There's never only one way to do stuff, but I always prefer the one that can be reproduced using generic configuration files. This if you plan on having a server cluster of many proxmox hosts living in the same class b subnet with their own class c subnets of their own.. I can imagine how messy your tables will get, right?. So here's the simple approach (which took me days without sleep to shorten and ease).
openvswitch-switch lets you define virtual interfaces in /etc/network/interfaces
it's like this:
phisical server:
eth0: whatever 192.168.1.10 / 200.121.22.83(ipv4 public)
OVSBridge vmbr0: 10.0.1.1
OVSIntPort int1: 10.0.1.2 (bridge=vmbr0)
then you add the shorewall firewall package to your server.
I won't go in great detail for this part as there are many guides on this.
but key proxmox parts are:
interfaces, zones, masq(meaning masquerade) (to eth0 from int1 and vmbr0),policies.
shorewall also lets you add external router providers (other proxmox hosts) for other subnets using the /etc/shorewall/providers and route_rules files.
you can also add webmin package to your proxmox box and use it to manage a dhcp server which will be a great addition to ease and automate vm first-runs.
doing it this way you can have different proxmox hosts running in local networks as:
10.0.1.x host1
10.0.2.x host2
and then have as many 10.0.x.254 virtual machines running inside every host.

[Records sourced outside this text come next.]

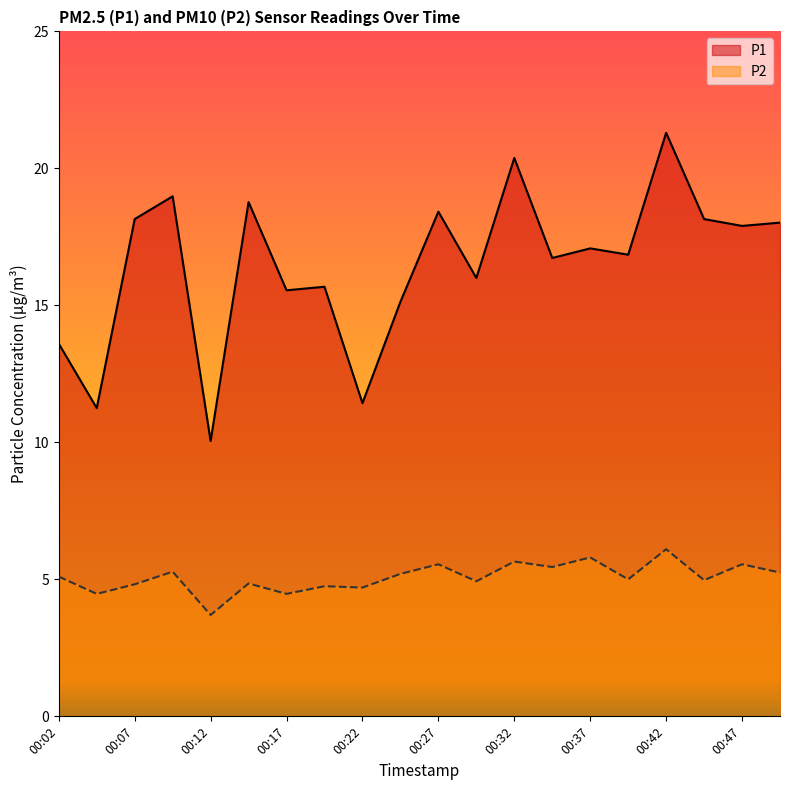

True or false: P2 and P1 intersect in this chart.

False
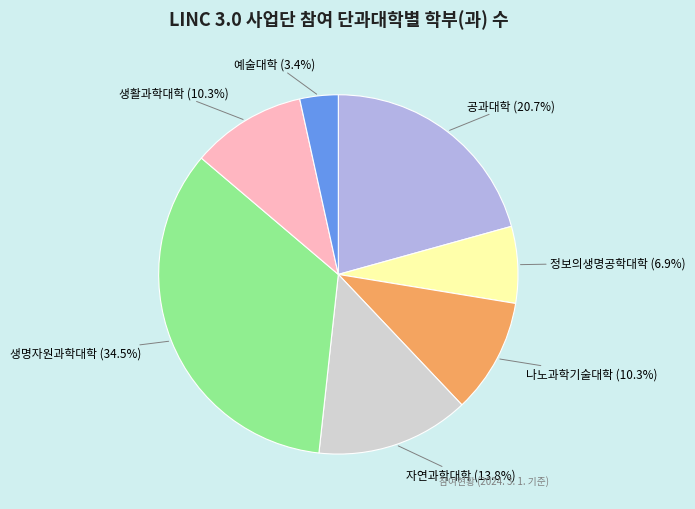

To the nearest percent, what portion does 정보의생명공학대학 represent?

7%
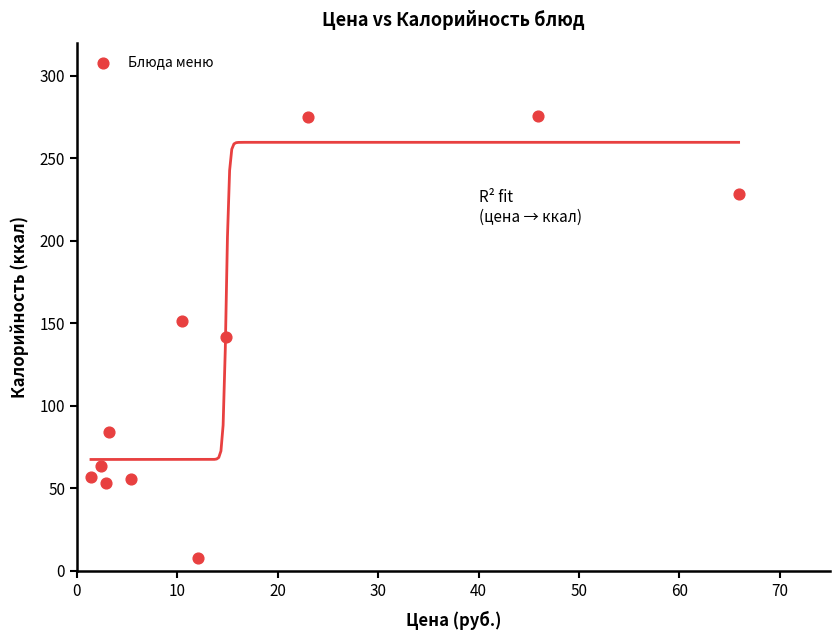

What is the average Y value?

126.7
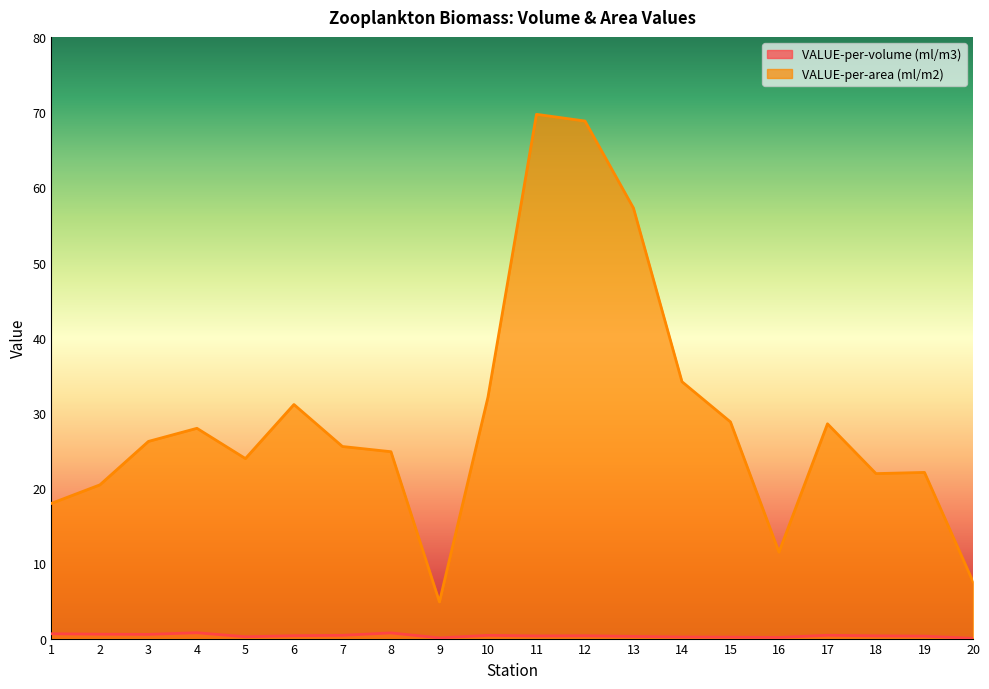

Is it true that VALUE-per-volume (ml/m3) equals 0.2 at 5?

True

additionally to that I recommend you use strongswan vpn solution to connect between your proxmox hosts, that way you can also make a cluster of the hosts and have high availability services between them..
edit: after re-reading I can see you talk a lot about ports on specific programs like sql.. with this approach you use /etc/shorewall/rules to accept ports in your proxmox hosts and then later in the same file you can DNAT single ports or port ranges to vm ip's inside each proxmox host. ex:
DNAT net dmz:10.0.1.13:22 tcp 9374
@gattytto - Thank you very much for the detailed response. I will definitely look into your suggestions. You are right that the iptables rules on the host have become quite messy.